For all we know, there are some trainers that are using performance enhancers legally that would rather run totally clean but can\'t because they would be out of business. They are actually on our side. The trainers we want to punish are the ones that are breaking the rules. Other than that, we need to change the industry.
Barry Irwin wrote.
\"But if you think that Pletcher needs Silver Charm to let the world know that he may not be cheating anymore, you are either smoking your socks or drinking your bathwater (with all due respect of course).\"
In regards to smoking my socks and drinking bathwater I tried both in college and it didn\'t work..................
Barry Irwin wrote,
\"Anybody in his position would have to be loco to be using any illegal substances to positively impact wind at this point.
This is NOT news, my friend.
(And there is no proof that Pletcher ever used these things.)\"

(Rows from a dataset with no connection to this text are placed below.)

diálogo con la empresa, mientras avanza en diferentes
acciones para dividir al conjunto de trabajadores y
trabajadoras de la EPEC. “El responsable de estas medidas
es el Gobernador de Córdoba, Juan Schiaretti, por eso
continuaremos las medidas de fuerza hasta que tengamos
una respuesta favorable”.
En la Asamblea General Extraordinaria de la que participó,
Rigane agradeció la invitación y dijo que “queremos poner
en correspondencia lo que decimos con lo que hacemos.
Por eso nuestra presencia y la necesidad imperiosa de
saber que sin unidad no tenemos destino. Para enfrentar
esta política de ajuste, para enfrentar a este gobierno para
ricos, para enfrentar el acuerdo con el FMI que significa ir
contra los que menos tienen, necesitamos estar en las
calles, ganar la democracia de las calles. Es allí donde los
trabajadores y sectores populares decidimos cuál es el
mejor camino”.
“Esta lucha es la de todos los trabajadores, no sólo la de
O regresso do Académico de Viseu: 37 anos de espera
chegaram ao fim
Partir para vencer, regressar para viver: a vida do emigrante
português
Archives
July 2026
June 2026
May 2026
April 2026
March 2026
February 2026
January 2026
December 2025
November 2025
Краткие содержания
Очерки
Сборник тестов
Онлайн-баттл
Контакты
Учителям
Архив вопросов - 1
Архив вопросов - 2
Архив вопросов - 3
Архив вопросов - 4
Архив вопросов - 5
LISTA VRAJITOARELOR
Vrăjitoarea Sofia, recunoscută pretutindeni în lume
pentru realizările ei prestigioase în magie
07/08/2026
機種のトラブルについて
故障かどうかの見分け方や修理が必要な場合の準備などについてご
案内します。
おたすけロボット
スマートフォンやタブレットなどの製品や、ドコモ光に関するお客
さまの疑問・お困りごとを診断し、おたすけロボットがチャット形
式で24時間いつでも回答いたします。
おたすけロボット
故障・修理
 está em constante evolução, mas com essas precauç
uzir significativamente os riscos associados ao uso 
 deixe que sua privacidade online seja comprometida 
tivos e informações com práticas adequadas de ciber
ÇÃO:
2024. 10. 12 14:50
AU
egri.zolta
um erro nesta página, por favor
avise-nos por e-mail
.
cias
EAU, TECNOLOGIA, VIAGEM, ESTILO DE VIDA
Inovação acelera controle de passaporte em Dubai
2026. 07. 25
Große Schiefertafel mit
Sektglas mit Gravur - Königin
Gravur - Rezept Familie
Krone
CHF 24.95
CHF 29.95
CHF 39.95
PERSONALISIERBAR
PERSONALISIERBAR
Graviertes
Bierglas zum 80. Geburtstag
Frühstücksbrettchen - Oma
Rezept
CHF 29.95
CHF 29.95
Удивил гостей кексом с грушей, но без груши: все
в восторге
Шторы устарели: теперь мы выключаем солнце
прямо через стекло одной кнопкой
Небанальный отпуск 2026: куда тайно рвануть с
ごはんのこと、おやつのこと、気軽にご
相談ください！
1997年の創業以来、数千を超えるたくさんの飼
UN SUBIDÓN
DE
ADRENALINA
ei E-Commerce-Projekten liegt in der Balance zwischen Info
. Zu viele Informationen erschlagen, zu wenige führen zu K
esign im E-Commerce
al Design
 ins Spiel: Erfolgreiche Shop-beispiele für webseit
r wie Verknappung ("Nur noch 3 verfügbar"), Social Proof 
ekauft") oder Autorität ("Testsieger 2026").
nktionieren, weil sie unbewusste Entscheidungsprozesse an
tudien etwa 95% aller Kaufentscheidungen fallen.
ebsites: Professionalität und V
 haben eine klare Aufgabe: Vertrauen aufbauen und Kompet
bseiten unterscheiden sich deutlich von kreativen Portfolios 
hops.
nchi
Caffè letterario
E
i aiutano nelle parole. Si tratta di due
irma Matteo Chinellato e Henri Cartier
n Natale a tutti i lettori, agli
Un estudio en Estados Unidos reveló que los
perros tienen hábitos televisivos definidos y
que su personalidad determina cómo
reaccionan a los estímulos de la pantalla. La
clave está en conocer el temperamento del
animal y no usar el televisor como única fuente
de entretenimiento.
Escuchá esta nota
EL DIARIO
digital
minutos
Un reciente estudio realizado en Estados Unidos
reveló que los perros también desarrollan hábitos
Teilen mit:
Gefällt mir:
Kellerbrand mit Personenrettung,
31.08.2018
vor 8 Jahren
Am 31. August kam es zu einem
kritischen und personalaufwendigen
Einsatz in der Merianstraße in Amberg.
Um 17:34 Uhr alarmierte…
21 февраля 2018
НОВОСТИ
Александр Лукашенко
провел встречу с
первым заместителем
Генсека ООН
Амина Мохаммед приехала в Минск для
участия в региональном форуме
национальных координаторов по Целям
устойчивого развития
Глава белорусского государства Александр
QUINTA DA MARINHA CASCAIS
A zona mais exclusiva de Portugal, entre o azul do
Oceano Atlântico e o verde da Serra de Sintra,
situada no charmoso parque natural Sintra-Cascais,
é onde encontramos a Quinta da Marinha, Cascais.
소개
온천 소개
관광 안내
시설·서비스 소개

Barry whenever I handicap races with Pletcher horses entered, (except two year olds) I see a lot of,
Previously trained by Michael McCarthy, or Anthony Sciamatta.
The 60 day suspension Pletcher recently served for doping horses at Saratoga two years ago was not a myth. I would bet big money the people who conducted those tests stand by their work. And apparently Pletchers attorney\'s agreed too because they dropped their case.
Your above thinking is exactly why we nicknamed him, TEFLON TODD................
Any opportunity to let your voice be heard would be a good thing. If you are concerned about drugs, opportunities may arise for you all to speak out at a forum where real decisions are made to make change.
barry please explain. if pletcher was taught by all these great trainers, what does he do now that puts him so far ahead of them? drugs .... period.
Chuckles, being rather ignorant of real horses and real veterinary medicine, is probably unawares of acute laminitis (having only Barbaro\'s laminitis battle on TV and in the racing press to provide his medical education); and how quickly acute laminitis can strike and kill, and what it can be secondary to - septicemia, colic, etc. ...
New York tests for clenbuterol, Pennsylvania, Delaware ...
>>The 60 day suspension Pletcher recently served for doping horses at Saratoga two years ago was not a myth.
Pletcher was accused of one horse having a measured level of a commonly used joint-block agent, a level that is known not to be therapeutic and could not have affected the level of performance of that horse; a measured level that, by the time of his appeal, had been lowered by the governing body to below the level of Pletcher\'s found positive. I believe he got 45 days, not 60.
Drug abuse in racing is a huge problem. The above case isn\'t even a blip on the radar screen of importance.
The way many posters on this board are ignoring those trainers with repeated positives, of more significant and truely performance-altering drugs, in favor of going after one who repeatedly, in many jurisdictions, tests clean, is silly.
No, wait ... the more ludicrous thing is a person with no obvious demonstrated medical or pharmacologic knowledge, with zero intimate or factual knowledge of the cases in question, deigning to perform complete autopsies, including cause of death, off of a set of handicapping sheets, and publishing his findings here on this board.
No, wait ... the most ludicrous thing is that people listen to him.
Maybe someday the people on this board would like to start to contribute to fighting the abuse of drugs in racing, in some sort of positive way?
sighthound Wrote:
-------------------------------------------------------
> Chuckles, being rather ignorant of real horses and
> real veterinary medicine, is probably unawares of
> acute laminitis (having only Barbaro\'s laminitis
> battle on TV and in the racing press to provide
> his medical education); and how quickly acute
> laminitis can strike and kill, and what it can be
> secondary to - septicemia, colic, etc. ...
Actually, I\'ve known of Laminitis ever since the case that almost felled Nijinksy II. It eventually got him, but not the first time.
And of course, I remember Big Red.
Besides, Barbaro didn\'t die from Laminitis.
He should have died from a broken leg, but greed took him instead.